U.S. grains trader Bunge said on Tuesday it was not in talks with Swiss mining and commodities group Glencore, after the latter said it had made an informal approach to discuss “a possible consensual business combination.”
Both statements were triggered by a Wall Street Journal story that stated that Glencore (glncy) had made a takeover approach to Bunge (bg). Bunge shares ended trading in New York up 16.6% at $81.70, giving the company a market capitalization of $11.4 billion, on investor expectations of a possible deal.
However, Bunge subsequently said it was not engaged in business combination discussions with either Glencore or Glencore Agriculture, a joint venture owned by Glencore and two Canadian pension funds.
Glencore had said in its statement earlier that “discussions may or may not materialize and there is no certainty that any transaction will occur.”
In a sign of its limited appetite to negotiate a sale to Glencore, Bunge said it was “committed to continuing to execute its global agri-foods strategy and pursuing opportunities for driving growth and value creation.”
Prior talks between Glencore and Bunge focused on a partnership in North America rather than the sale of Bunge, according to people familiar with the discussions, who requested anonymity to disclose them. Glencore also expressed interest in an acquisition of Bunge, however Bunge did not wish to pursue it, one of the sources added.
Glencore’s interest in Bunge fueled ongoing speculation that, after a string of poor results, the world’s big grain trading houses are ripe for a wave of consolidation similar to the mergers and acquisitions in the farm chemicals and seed industries.
Bunge shares were down 3.4% at $78.95 in after-hours trading in New York on Bunge’s statement.
Large grain traders have struggled in recent years as a global oversupply and thin trading margins have squeezed their core commodity trading operations, including those of Bunge and rivals Archer Daniels Midland (adm), Cargill, and Louis Dreyfus.
The companies, collectively known as the ABCDs of global grain trading, are also facing stiffer competition from players such as China’s COFCO, which recently scooped up Noble Agri and Nidera, and Japan’s Marubeni (maruy), which bought U.S. grain handler Gavilon in 2012.
Merger expectations have been bubbling in the sector for months as commodities prices remain stubbornly low. A series of bumper grain and soybean harvests in the United States and South America also mean there is little chance of a supply disruption that global grain traders could profit from.
Bunge Chief Executive Soren Schroder said earlier this month that the sector was ripe for consolidation and that Bunge was prepared to take the lead in any dealmaking. He did not specify whether Bunge would be a buyer or a seller.

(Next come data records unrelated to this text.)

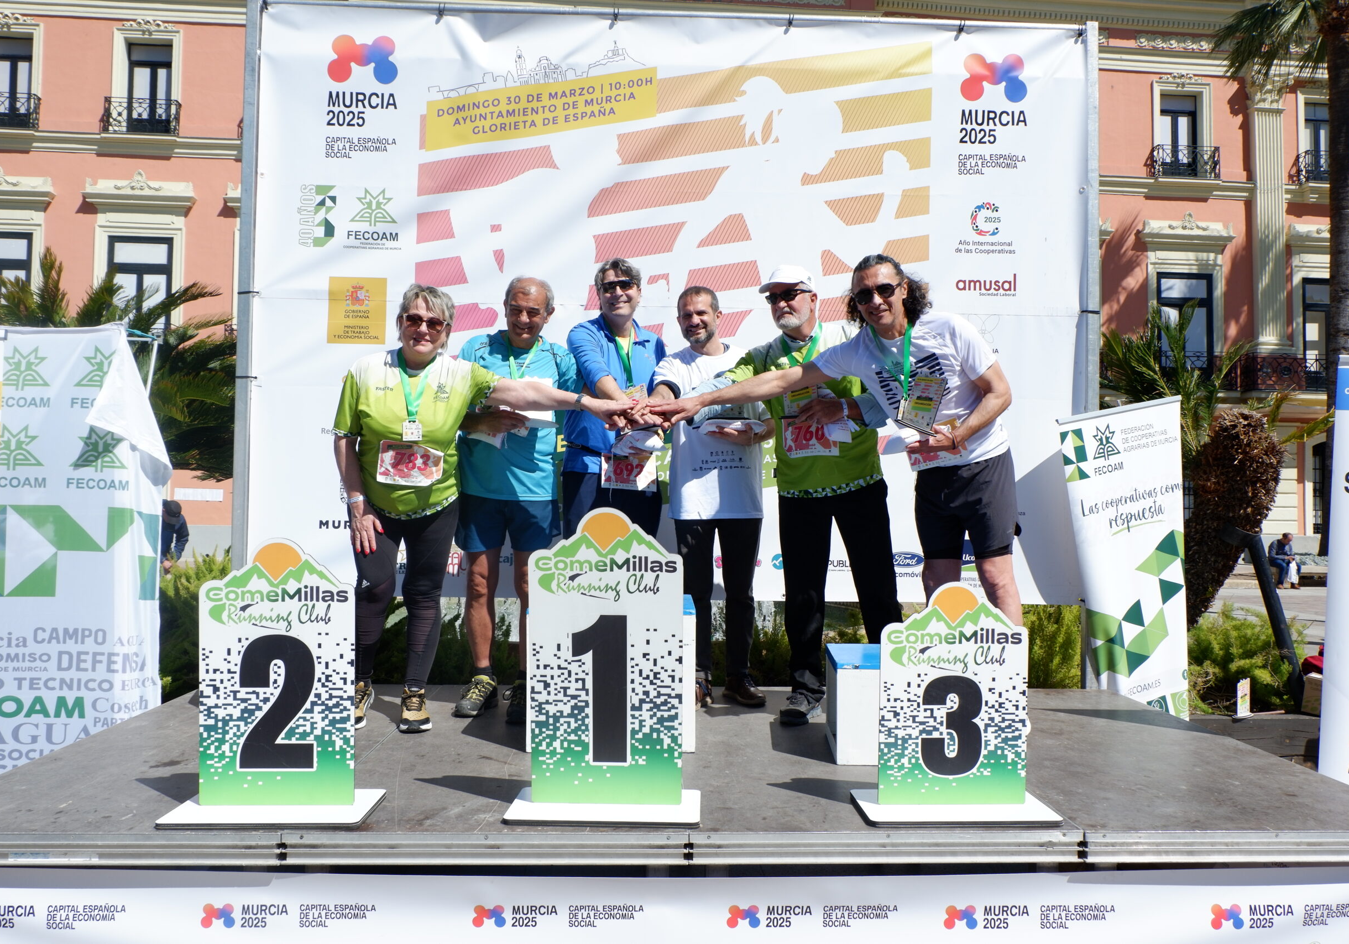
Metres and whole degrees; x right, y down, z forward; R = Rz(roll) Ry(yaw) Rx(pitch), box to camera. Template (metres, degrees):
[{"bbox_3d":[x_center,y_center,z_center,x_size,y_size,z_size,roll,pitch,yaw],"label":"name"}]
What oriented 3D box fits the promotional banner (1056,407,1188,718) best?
[{"bbox_3d":[2.385,0.682,4.748,0.820,2.040,0.180,-11,3,-21],"label":"promotional banner"}]

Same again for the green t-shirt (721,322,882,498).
[{"bbox_3d":[0.496,-0.232,3.570,0.540,0.640,0.390,0,-3,22],"label":"green t-shirt"}]

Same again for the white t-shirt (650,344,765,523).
[{"bbox_3d":[0.148,-0.167,3.900,0.480,0.700,0.350,0,-2,2],"label":"white t-shirt"}]

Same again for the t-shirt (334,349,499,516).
[{"bbox_3d":[-0.930,-0.137,3.400,0.560,0.600,0.370,1,-3,-12],"label":"t-shirt"}]

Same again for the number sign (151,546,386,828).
[{"bbox_3d":[-1.042,0.538,2.502,0.510,0.715,0.280,1,-3,-3],"label":"number sign"}]

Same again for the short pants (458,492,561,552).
[{"bbox_3d":[-0.654,0.163,3.720,0.410,0.330,0.300,1,-3,-2],"label":"short pants"}]

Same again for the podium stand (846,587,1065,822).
[{"bbox_3d":[0.746,0.603,2.544,0.500,0.610,0.270,1,-2,-3],"label":"podium stand"}]

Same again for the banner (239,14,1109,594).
[{"bbox_3d":[0.002,-0.804,4.613,4.100,2.870,0.060,1,-2,-2],"label":"banner"}]

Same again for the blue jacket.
[{"bbox_3d":[-0.236,-0.310,3.760,0.440,0.630,0.370,1,-3,-9],"label":"blue jacket"}]

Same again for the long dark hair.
[{"bbox_3d":[0.718,-0.613,3.200,0.260,0.235,0.220,-7,0,19],"label":"long dark hair"}]

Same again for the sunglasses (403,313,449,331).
[{"bbox_3d":[-0.855,-0.510,3.264,0.150,0.053,0.140,12,-1,-12],"label":"sunglasses"}]

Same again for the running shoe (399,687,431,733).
[{"bbox_3d":[-0.949,0.866,3.458,0.110,0.120,0.280,1,-3,-13],"label":"running shoe"}]

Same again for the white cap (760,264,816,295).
[{"bbox_3d":[0.432,-0.732,3.580,0.175,0.125,0.250,-2,-3,36],"label":"white cap"}]

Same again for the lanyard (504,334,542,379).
[{"bbox_3d":[-0.568,-0.422,3.550,0.150,0.230,0.150,1,-3,-5],"label":"lanyard"}]

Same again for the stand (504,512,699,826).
[{"bbox_3d":[-0.177,0.496,2.522,0.500,0.810,0.275,1,-2,3],"label":"stand"}]

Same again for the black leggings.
[{"bbox_3d":[-1.029,0.422,3.590,0.410,0.810,0.330,1,-3,-7],"label":"black leggings"}]

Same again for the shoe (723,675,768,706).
[{"bbox_3d":[0.293,0.915,3.996,0.100,0.105,0.275,2,-3,-25],"label":"shoe"}]

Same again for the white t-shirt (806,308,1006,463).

If Glencore and Bunge were to form a partnership, it could transform Glencore into a major U.S. agricultural company. Glencore pursued Louis Dreyfus’ grains business in recent years, but failed to strike a deal.
The company bolstered its Canadian operations with a $6 billion deal for grain handler Viterra in 2012, but spun off its grains business in 2015 and later divested 49% of Glencore Agri to the Canada Pension Plan Investment Board (CPPIB) and British Columbia Investment Management Corp (bcIMC) for more than $3.1 billion.
CPPIB and bcIMC declined to comment about a possible partnership with Bunge.
Ken Morrison, a veteran grain trader who writes a commodity trading newsletter, said he bought a “meaningful” number of Bunge shares when prices dove after an earnings miss earlier this month. He sold about half of his shares on Tuesday.
“I think that the chances of a deal coming together at a value that is acceptable to Bunge is less than 50/50,” he said.